Confirm an opt-out policy exists by running:

$ aws organizations list-policies --filter AISERVICES_OPT_OUT_POLICY
{
    "Policies": [
        {
            "Id": "p-0000000000",
            "Arn": "arn:aws:organizations::123456789012:policy/o-abcd123456/aiservices_opt_out_policy/p-0000000000",
            "Name": "optout",
            "Type": "AISERVICES_OPT_OUT_POLICY",
            "AwsManaged": false
        }
    ]
}

Then get the contents of this policy (replacing your policy id):

$ aws organizations describe-policy --policy-id p-0000000000
{
    "Policy": {
        "PolicySummary": {
            "Id": "p-0000000000",
            "Arn": "arn:aws:organizations::123456789012:policy/o-abcd123456/aiservices_opt_out_policy/p-0000000000",
            "Name": "optout",
            "Type": "AISERVICES_OPT_OUT_POLICY",
            "AwsManaged": false
        },
        "Content": "{\"services\":{\"@@operators_allowed_for_child_policies\":[\"@@none\"],\"default\":{\"@@operators_allowed_for_child_policies\":[\"@@none\"],\"opt_out_policy\":{\"@@operators_allowed_for_child_policies\":[\"@@none\"],\"@@assign\":\"optOut\"}}}}"
    }
}

You can pipe that through jq '.Policy.Content|fromjson' for a more readable policy. Confirm the policy matches the policy text shown earlier.

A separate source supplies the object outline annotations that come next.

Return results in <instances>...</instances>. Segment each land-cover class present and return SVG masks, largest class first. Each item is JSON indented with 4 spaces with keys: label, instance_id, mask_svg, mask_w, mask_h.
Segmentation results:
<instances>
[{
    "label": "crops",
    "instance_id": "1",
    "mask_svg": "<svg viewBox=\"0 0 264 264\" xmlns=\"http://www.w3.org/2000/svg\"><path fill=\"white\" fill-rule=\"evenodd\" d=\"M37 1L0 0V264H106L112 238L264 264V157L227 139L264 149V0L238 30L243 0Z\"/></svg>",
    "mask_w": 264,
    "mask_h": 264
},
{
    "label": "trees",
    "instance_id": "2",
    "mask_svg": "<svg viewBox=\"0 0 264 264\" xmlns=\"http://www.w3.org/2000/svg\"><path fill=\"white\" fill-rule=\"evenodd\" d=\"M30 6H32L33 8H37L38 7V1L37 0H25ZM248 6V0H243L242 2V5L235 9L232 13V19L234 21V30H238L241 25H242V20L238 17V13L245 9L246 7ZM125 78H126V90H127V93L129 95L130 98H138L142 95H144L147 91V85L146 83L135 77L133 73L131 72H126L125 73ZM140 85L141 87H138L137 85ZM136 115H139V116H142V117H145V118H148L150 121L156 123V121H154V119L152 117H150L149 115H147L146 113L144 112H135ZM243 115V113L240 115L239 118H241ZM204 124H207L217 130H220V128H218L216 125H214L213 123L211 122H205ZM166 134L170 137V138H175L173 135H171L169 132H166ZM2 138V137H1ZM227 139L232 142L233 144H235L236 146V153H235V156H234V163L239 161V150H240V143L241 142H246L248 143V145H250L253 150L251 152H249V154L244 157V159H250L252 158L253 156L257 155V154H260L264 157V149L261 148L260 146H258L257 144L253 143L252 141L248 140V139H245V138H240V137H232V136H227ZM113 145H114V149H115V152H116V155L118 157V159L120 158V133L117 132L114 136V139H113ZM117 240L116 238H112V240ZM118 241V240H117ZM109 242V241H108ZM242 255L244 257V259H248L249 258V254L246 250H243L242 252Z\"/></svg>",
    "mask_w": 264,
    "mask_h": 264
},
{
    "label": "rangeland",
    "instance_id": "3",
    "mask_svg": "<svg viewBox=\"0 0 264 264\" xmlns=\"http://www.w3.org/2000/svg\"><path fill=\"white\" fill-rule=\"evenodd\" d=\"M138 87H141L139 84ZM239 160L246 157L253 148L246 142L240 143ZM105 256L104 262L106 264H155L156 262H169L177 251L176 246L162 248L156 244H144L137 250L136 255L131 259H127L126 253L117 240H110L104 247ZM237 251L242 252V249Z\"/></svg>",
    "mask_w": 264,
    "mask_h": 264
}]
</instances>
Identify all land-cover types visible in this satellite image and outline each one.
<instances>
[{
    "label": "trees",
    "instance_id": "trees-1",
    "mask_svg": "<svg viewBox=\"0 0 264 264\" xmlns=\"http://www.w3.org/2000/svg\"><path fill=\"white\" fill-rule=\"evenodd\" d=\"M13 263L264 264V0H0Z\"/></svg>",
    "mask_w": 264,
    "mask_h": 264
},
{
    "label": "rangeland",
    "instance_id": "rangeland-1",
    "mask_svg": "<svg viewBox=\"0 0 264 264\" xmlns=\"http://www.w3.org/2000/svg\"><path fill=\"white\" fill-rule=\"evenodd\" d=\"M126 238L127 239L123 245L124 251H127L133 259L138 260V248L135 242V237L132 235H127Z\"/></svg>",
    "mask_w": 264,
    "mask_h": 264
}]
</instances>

Confirm the policy is attached to the root

Finally, run the following (replacing your policy id):

$ aws organizations list-targets-for-policy --policy-id p-0000000000
{
    "Targets": [
        {
            "TargetId": "r-p0xn",
            "Arn": "arn:aws:organizations::123456789012:root/o-abcd123456/r-abcd",
            "Name": "Root",
            "Type": "ROOT"
        }
    ]
}

Confirm that the type in the response is “ROOT”.

This confirms that you have opted out all the accounts in your organization from having their data moved to other regions or used for reasons outside of your control.